イギリスの食事は不味い
世界中で語られるこの定説に、スコットランド留学を経験した私は静かに首を振ります。実は、イギリスの朝食「フル・イングリッシュ・ブレックファースト」こそ、世界で最も贅沢で、トキメキに満ちた一皿なのです。
その理由は、手間を惜しまない調理と、大英帝国の歴史が育んだ「飲み物」の質の高さにあります。日本の旅館の朝食がそうであるように、イギリスの朝食もまた、一日の活力を生み出す文化的な象徴なのです。
皿の上には、カリカリのベーコン、ふっくらした目玉焼き、旨みが凝縮された焼きトマトにビーンズ、香ばしいマッシュルーム、そして肉厚なソーセージ。これらを、外はカリカリ、中はしっとりと焼かれた厚切りトーストに乗せ、たっぷりのバターと共に頬張る瞬間は至福の一言に尽きます。
さらに特筆すべきは、飲み物のクオリティです。東インド会社の歴史を背負う紅茶が深いのは言わずもがなですが、アフリカに多くの拠点を持っていた背景から、実はコーヒーの香りも格別。フランスのクロワッサン、イタリアのエスプレッソといった「軽食」に近い近隣諸国の朝食とは一線を画す、圧倒的なボリュームと満足感がそこにはあります。

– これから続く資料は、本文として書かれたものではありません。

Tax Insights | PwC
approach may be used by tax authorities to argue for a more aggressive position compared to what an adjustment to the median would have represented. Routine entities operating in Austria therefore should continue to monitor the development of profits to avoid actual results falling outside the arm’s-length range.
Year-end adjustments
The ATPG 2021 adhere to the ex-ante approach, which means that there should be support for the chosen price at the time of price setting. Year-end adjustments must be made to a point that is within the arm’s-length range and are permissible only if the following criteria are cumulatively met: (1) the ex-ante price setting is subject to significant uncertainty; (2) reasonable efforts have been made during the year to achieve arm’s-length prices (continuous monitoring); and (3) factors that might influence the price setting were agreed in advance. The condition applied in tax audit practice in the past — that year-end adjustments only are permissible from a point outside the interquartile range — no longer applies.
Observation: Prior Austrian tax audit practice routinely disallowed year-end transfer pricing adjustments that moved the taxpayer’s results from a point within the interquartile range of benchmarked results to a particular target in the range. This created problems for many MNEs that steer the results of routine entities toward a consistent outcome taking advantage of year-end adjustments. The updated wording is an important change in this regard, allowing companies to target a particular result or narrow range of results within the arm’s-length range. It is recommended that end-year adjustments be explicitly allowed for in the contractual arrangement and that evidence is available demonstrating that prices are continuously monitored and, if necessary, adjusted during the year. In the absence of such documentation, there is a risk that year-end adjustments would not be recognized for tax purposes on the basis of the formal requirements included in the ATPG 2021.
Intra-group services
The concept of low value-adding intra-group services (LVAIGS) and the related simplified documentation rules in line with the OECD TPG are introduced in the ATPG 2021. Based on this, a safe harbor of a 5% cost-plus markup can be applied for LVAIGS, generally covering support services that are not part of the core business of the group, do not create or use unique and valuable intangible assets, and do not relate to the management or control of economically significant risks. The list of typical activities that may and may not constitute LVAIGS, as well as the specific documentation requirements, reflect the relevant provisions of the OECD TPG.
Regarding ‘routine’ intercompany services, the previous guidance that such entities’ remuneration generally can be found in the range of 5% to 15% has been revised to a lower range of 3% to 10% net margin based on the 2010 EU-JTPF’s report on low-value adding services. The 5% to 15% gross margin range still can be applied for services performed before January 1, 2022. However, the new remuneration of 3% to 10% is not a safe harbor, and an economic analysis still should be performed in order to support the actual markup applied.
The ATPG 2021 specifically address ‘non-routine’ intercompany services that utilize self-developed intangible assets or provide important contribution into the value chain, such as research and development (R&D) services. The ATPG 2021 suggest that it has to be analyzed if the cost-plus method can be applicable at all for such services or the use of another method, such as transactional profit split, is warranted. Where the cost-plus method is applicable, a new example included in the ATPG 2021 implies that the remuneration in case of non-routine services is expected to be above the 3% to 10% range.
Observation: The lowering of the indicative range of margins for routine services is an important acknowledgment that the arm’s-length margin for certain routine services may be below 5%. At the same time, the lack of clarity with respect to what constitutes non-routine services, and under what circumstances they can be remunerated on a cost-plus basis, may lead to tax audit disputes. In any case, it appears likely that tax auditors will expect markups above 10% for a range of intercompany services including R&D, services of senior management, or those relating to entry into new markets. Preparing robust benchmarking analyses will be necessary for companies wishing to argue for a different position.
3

もしあなたが「イギリスは食事が不味い」と敬遠しているなら、ぜひ一度、本場の朝食を味わってみてください。私がお勧めするのはB&Bやホテルのレストランです。紅茶だけでなく、香り高いコーヒーを添えて。その一口が、あなたのイギリス観を鮮やかに塗り替えてくれるはずです。
冒頭の写真はコロナ前2019年2月にフランスに行ったついでにスコットランド、エジンバラの友人に会いに行った際にシェラトンホテルで頂いた朝食を撮影した物です。
やっぱり、コーヒーが美味しかった。